START EXTRACTED INFORMATION

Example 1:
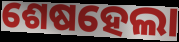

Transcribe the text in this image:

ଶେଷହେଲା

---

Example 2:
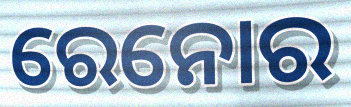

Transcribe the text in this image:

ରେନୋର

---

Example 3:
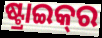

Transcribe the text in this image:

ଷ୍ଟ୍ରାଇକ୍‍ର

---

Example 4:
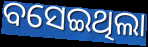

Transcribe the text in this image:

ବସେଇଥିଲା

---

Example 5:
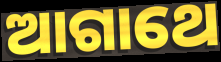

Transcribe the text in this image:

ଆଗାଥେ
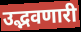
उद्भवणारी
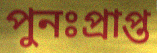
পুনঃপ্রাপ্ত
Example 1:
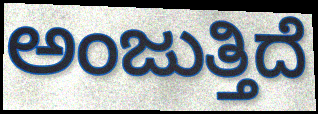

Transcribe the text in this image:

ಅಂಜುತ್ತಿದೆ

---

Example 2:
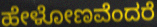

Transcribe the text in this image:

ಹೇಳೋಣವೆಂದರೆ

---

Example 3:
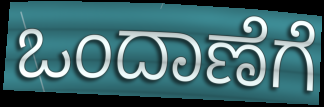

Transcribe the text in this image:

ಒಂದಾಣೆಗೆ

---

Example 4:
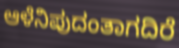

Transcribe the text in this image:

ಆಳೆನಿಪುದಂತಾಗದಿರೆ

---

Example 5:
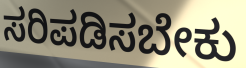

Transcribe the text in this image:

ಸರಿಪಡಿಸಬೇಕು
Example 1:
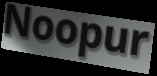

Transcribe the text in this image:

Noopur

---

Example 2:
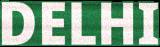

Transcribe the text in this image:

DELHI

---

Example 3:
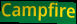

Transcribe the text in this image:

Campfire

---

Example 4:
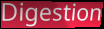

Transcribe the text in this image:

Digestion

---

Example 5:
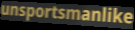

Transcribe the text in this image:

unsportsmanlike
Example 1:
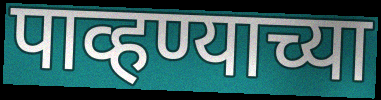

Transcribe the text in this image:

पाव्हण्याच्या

END EXTRACTED INFORMATION

Write all the entries again word for word, minus the pictures.

▶ [EXERCISE RESULT]
Example 1:

Transcribe the text in this image:

ଶେଷହେଲା

---

Example 2:

Transcribe the text in this image:

ରେନୋର

---

Example 3:

Transcribe the text in this image:

ଷ୍ଟ୍ରାଇକ୍‍ର

---

Example 4:

Transcribe the text in this image:

ବସେଇଥିଲା

---

Example 5:

Transcribe the text in this image:

ଆଗାଥେ
उद्भवणारी
পুনঃপ্রাপ্ত
Example 1:

Transcribe the text in this image:

ಅಂಜುತ್ತಿದೆ

---

Example 2:

Transcribe the text in this image:

ಹೇಳೋಣವೆಂದರೆ

---

Example 3:

Transcribe the text in this image:

ಒಂದಾಣೆಗೆ

---

Example 4:

Transcribe the text in this image:

ಆಳೆನಿಪುದಂತಾಗದಿರೆ

---

Example 5:

Transcribe the text in this image:

ಸರಿಪಡಿಸಬೇಕು
Example 1:

Transcribe the text in this image:

Noopur

---

Example 2:

Transcribe the text in this image:

DELHI

---

Example 3:

Transcribe the text in this image:

Campfire

---

Example 4:

Transcribe the text in this image:

Digestion

---

Example 5:

Transcribe the text in this image:

unsportsmanlike
Example 1:

Transcribe the text in this image:

पाव्हण्याच्या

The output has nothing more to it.